In response, the Korean government has conveyed a firm determination to protect its territorial rights, while handling the issue quietly. This year, however, the Japanese government revealed its intention to violate Korea’s firm position by ordering Japanese textbook publishers to say the Dokdo Islets were originally part of Japanese territory, and also by sending a ship to survey the waterways. The situation has become so serious that the Korean government had no choice but to openly and actively challenge Japan.
Observing recent actions taken by Japan ― the Japanese political leaders’ visit to the Yasukuni Shrine and the provocation of territorial disputes over the Dokdo Islets ― I can not but suspect that Japan is moving toward being a so-called “ordinary nation.”
Their eager pursuit of a stronger U.S.-Japan alliance and the recovery of its economy since 2003 are the backdrop. In that sense, the Japanese themselves are making use of foreign policy for domestic political purposes.
Some people say Japan has profited by creating a conflict over Dokdo by threatening to send a survey ship. However, Japan’s behavior has gone out of the bounds of international practices and will only result in a great loss to the country for the following reasons.

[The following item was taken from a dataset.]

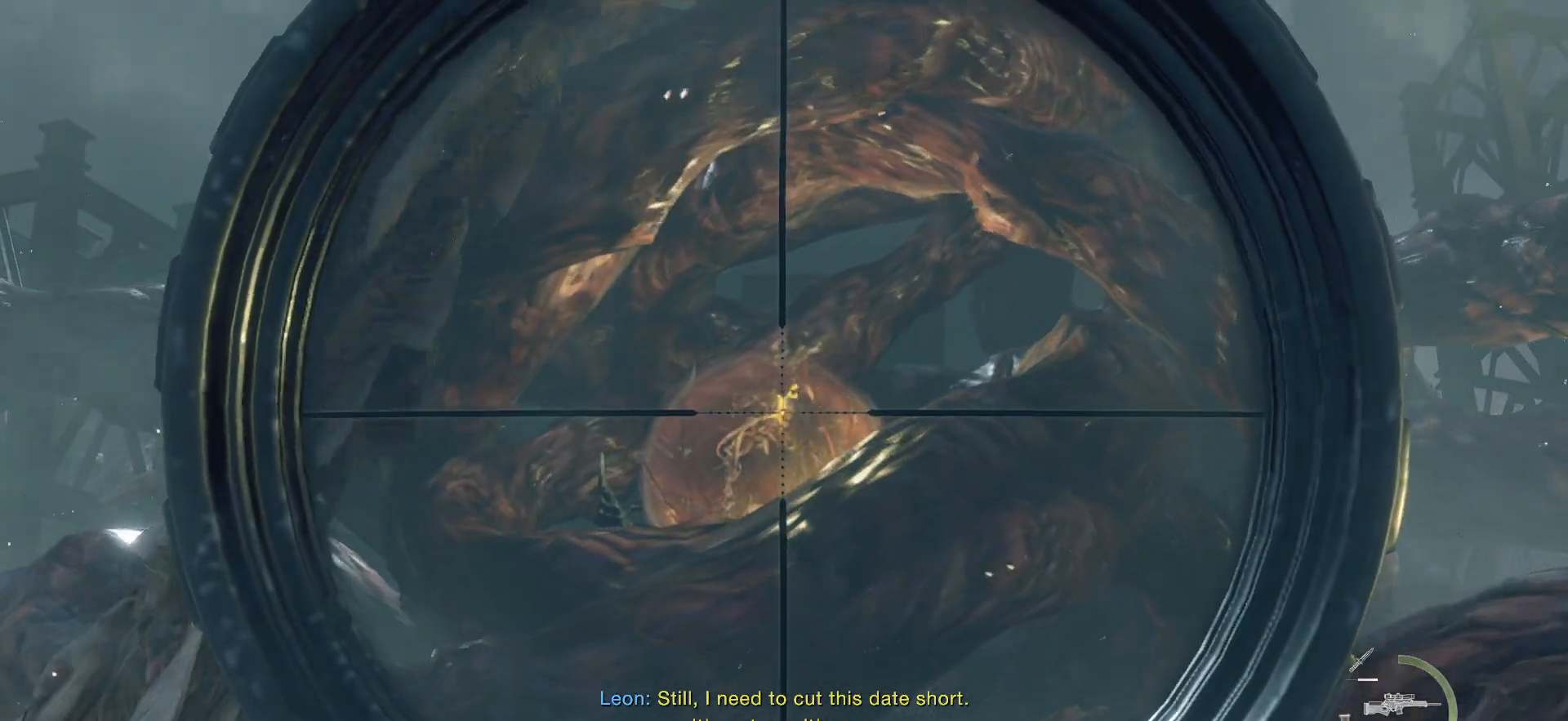
{"buttons": ["L2", "R2"], "left_stick": "center", "right_stick": "center", "events": [[67, "R2", "down"], [183, "R2", "up"], [250, "R2", "down"], [367, "R2", "up"], [467, "R2", "down"]]}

First, Korea has a painful history of losing its sovereignty by failing to strengthen its national power and being blind to international situations. But the Korean people have overcome that painful past and have built the 11th-largest economy in the world and a democratic country. Japan’s recent actions have caused great pain to the Korean people, who have accomplished miraculous achievements. In 1998, former President Kim Dae-jung and then Prime Minister Keizo Obuchi of Japan adopted the “New Korea-Japan Partnership Joint Announcement for the 21st Century,” in an effort to create a future-oriented Korea-Japan relationship.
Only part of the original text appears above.